Abstract
Personalised dialogue generation involves producing responses following a conversational context, specifically reflecting an agent's predefined persona characteristics when necessary. However, this task faces significant challenges due to limited persona-specific data and the complexity of adapting large pre-trained models effectively and efficiently to diverse behavioural styles.

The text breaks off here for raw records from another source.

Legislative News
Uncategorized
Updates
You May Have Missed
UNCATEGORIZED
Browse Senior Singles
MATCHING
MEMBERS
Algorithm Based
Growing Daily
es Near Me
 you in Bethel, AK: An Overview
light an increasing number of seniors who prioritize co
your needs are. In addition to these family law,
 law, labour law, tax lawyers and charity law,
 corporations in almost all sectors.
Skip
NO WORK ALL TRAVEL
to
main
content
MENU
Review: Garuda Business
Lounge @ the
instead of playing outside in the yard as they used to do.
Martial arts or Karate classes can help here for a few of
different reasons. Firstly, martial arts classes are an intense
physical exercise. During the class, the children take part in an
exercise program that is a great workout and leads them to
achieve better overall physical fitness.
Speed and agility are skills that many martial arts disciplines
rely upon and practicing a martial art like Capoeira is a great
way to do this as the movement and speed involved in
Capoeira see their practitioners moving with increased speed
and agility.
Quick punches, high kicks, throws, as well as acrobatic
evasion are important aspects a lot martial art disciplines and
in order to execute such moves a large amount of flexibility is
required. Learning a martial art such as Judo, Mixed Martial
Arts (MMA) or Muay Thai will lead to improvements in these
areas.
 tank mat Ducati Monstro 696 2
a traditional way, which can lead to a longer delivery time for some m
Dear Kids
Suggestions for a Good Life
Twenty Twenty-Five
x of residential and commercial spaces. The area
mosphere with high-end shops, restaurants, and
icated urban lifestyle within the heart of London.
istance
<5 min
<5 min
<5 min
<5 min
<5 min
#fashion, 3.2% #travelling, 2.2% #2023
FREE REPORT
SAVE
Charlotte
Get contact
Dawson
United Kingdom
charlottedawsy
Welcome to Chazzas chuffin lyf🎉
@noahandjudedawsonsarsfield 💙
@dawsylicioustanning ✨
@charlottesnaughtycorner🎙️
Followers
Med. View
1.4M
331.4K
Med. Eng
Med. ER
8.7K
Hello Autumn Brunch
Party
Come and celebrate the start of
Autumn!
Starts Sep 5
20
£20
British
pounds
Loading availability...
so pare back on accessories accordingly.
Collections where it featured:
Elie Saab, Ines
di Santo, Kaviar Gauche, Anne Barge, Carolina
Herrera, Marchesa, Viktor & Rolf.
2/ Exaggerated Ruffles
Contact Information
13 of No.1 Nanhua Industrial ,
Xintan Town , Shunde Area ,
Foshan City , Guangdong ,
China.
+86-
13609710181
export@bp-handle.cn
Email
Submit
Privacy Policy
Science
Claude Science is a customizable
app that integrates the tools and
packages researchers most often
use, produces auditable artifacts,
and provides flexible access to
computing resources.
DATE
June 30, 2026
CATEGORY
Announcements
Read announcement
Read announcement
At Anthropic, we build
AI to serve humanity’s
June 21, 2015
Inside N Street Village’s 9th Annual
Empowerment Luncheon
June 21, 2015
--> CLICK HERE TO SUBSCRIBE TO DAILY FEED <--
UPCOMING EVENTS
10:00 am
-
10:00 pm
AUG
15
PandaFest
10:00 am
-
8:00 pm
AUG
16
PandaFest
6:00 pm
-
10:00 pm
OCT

This thesis proposes several novel adaptation methods, including both architectural modifications and parameter-efficient techniques, to overcome these challenges. First, the Persona-Adaptive Attention (PAA) mechanism dynamically balances persona and dialogue context information, improving consistency in generated responses. Second, the LAPDOG framework introduces retrieval-augmented generation, focusing on learning how to optimise retrieval augmentation through joint training of the retriever and generator, using external stories to enrich persona data and improve response quality. Third, Selective Prompt Tuning (SPT) employs a trainable dense retriever to dynamically select contextually appropriate soft prompts for large language models, thereby enhancing the diversity and relevance of personalised responses. Finally, Hadamard High-Rank Adaptation (HiRA) addresses expressiveness limitations in traditional low-rank adaptation methods by employing Hadamard product decomposition, maintaining computational efficiency and yielding performance gains on the personalised dialogue generation task.
Collectively, these approaches significantly advance personalised dialogue generation by addressing core challenges such as limited persona data, context-persona balancing, prompt selection, and expressiveness of adaptation. They enhance response coherence, adaptability, and quality while maintaining computational efficiency. These contributions underscore the potential of combining architectural and parameter-efficient methods to build scalable and effective personalised conversational systems.